One of the stated objectives of this week’s brief strike by prison officers was to publicise the dire conditions in many of our jails. In this regard, as in many others, it was a failure. The strike triggered discussions as to whether it was legal (it wasn’t, the High Court ruled) and questions about how exactly it helped prison safety to abandon the wings to the inmates for the day.
But there is all too little awareness of or concern about the increasingly desperate living conditions of those sentenced to spend time at Her Majesty’s pleasure. Order seems to be breaking down. In the past year there have been 625 serious assaults by prisoners on prison staff — up 30 per cent on the previous year — plus six homicides and 2,197 serious assaults against fellow inmates.
When schools, hospitals and trains deteriorate, we notice because we can see what is happening.

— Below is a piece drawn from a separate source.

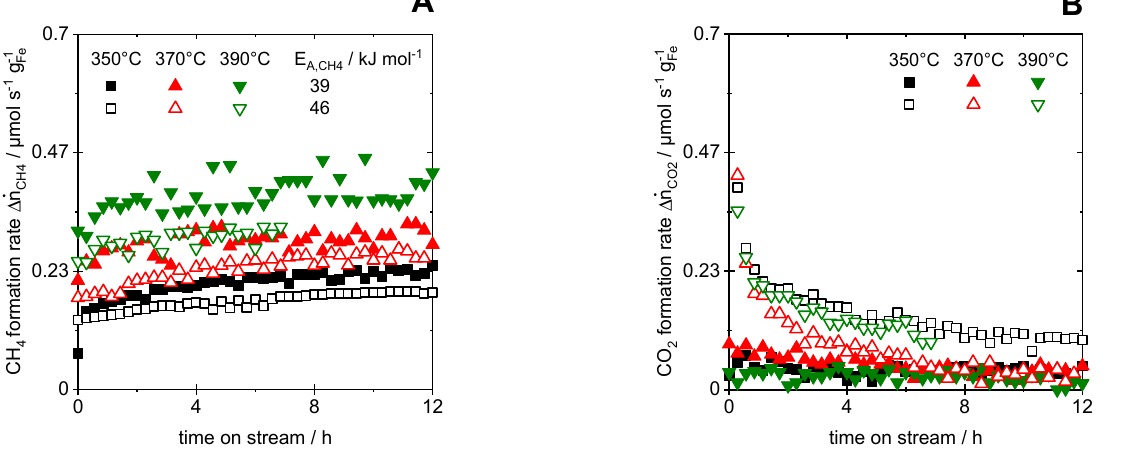
Figure 3. Formation rates ∆(cid:1866)(cid:4662) (cid:3036) as function of time-on-stream for CH 4 ( A ) and CO 2 ( B ) during CO hydrogenation at 350, 370 and 390 ◦ C with Fe@SiO 2 catalyst before (filled symbols) and after (empty symbols) CO 2 treatment; conditions: 200 mg of catalyst, H 2 /CO = 4.5, 1 bar, total volumetric flow rate 100 ml STP /min.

All we tend to hear about prisons are dry statistics. Dry, but still shocking. Since 1993 the prison population has almost doubled to 85,000. Given how much crime is committed by a handful of prolific criminals, there is a strong argument for using prison to protect us from the worst offenders. But that should not blind us to the conditions behind prison walls. While the number of inmates has risen, the number of prison officers has plummeted — down by a quarter in the past six years. Violent incidents have more than doubled over the same period.
You don’t have to be a liberal extremist opposed to incarceration to see how wrong this is. If safety is so badly compromised, if about half of adult prisoners are re–convicted within a year of release, then prisons are not working. And it is the poorest members of society who have to put up with recidivist thugs and drug-dealers prowling their neighbourhoods.